Shi Mei-Na, Huang Yue-Hong, Zheng Wei-Da, Zhang Li-Juan, Chen Zhi-Xin, Wang Xiao-Zhong
Department of Gastroenterology, Union Hospital of Fujian Medical University, Fuzhou 350001, Fujian Province, China.
World J Gastroenterol. 2006 Apr 21;12(15):2357-62. doi: 10.3748/wjg.v12.i15.2357.
To study the effect of interleukin-10 (IL-10) on the expression of transforming growth factor beta1 (TGF-beta1) in hepatic fibrosis rats and the anti-fibrotic role of exogenous IL-10.
Hepatic fibrosis was induced by carbon tetrachloride administered (CCl(4)) intraperitoneally. The experiment was performed in two stages. In the first stage, 60 SD rats were divided randomly into normal control group 1 (GN(1), n=8), hepatic fibrosis group (GC, n=28)and IL-10 intervened group (GI, n=24). At the beginning of the 7(th) and 11(th) wk, hepatic stellate cells (HSCs) were isolated, reverse transcription-polymerase chain reaction (RT-PCR) and immunocytochemistry were performed to detect the expression of TGF-beta1 in HSCs. Histological examination was used to determine the degree of hepatic fibrosis. In the second stage, 47 SD rats were divided randomly into normal control group 2 (GN(2), n=6)and CCl(4) group(GZ, n=41). At the end of the 9(th) wk, rats in GZ group were allocated randomly into model group(GM, n=9), IL-10 treatment group (GT, n=9)and recovered group (GR, n=9). At the end of the 12(th) wk, all rats were sacrificed. RT-PCR and immunohistochemistry were performed to detect the expression of TGF-beta1 in liver tissue. ELISA was used to assay serum TGF-beta1 levels.
Hepatic fibrosis developed in rats with the increase of the injection frequency of CCl(4). In the first stage, hepatic fibrosis developed and HSCs were isolated successfully. At the 7(th) and 11(th) wk, TGF-beta1 mRNA in GC group increased significantly compared with that in GN(1) (P=0.001/0.042) and GI groups (P=0.001/0.007), whereas there was no significant difference between the two groups. The levels of TGF-beta1 at the beginning of the 7(th) wk was higher than that of the 11(th) wk (P=0.049). Immunocytochemistry results of TGF-beta1 were consistent with the above findings. In the second stage, TGF-beta1 increased significantly in GM group compared to GN(2). After treatment with IL-10, TGF-beta1 declined obviously. The expression of TGF-beta1 decreased in GR group but was still higher than that in GT group.

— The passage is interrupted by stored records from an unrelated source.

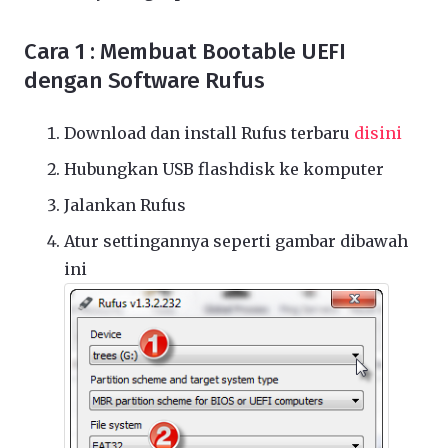
Cara 1 : Membuat Bootable UEFI
dengan Software Rufus
Download dan install Rufus terbaru
disini
Hubungkan USB flashdisk ke komputer
Jalankan Rufus
Atur settingannya seperti gambar dibawah
ini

The levels of TGF-beta1 are increased in hepatic fibrosis rats and decreased after treatment with exogenous IL-10. IL-10 may play an anti-fibrotic role by suppressing TGF-beta1 expression.
研究白细胞介素 -10(IL -10)对肝纤维化大鼠转化生长因子β1(TGF -β1)表达的影响以及外源性IL -10的抗纤维化作用。
通过腹腔注射四氯化碳(CCl₄)诱导肝纤维化。实验分两个阶段进行。第一阶段,将60只SD大鼠随机分为正常对照组1(GN₁,n = 8)、肝纤维化组(GC,n = 28)和IL -10干预组(GI,n = 24)。在第7周和第11周初,分离肝星状细胞(HSCs),采用逆转录 - 聚合酶链反应(RT - PCR)和免疫细胞化学检测HSCs中TGF -β1的表达。组织学检查确定肝纤维化程度。第二阶段,将47只SD大鼠随机分为正常对照组2(GN₂r,n = 6)和CCl₄组(GZ,n = 41)。在第9周结束时,GZ组大鼠随机分为模型组(GM,n = 9)、IL -10治疗组(GT,n = 9)和恢复组(GR,n = 9)。在第12周结束时,处死所有大鼠。采用RT - PCR和免疫组织化学检测肝组织中TGF -β1的表达。酶联免疫吸附测定(ELISA)法检测血清TGF -β1水平。
随着CCl₄注射频率增加,大鼠出现肝纤维化。第一阶段,肝纤维化形成且成功分离出HSCs。在第7周和第11周时,GC组TGF -β1 mRNA水平显著高于GN₁组(P = 0.00¹/0.042)和GI组(P = 0.00¹/0.007),而GI组与GN₁组之间无显著差异。第7周初TGF -β1水平高于第11周(P = 0.049)。TGF -β1免疫细胞化学结果与上述结果一致。第二阶段,GM组TGF -β1水平显著高于GN₂组。经IL -10治疗后,TGF -β1明显下降。GR组TGF -β1表达降低,但仍高于GT组。
肝纤维化大鼠TGF -β1水平升高,外源性IL -10治疗后降低。IL -10可能通过抑制TGF -β1表达发挥抗纤维化作用。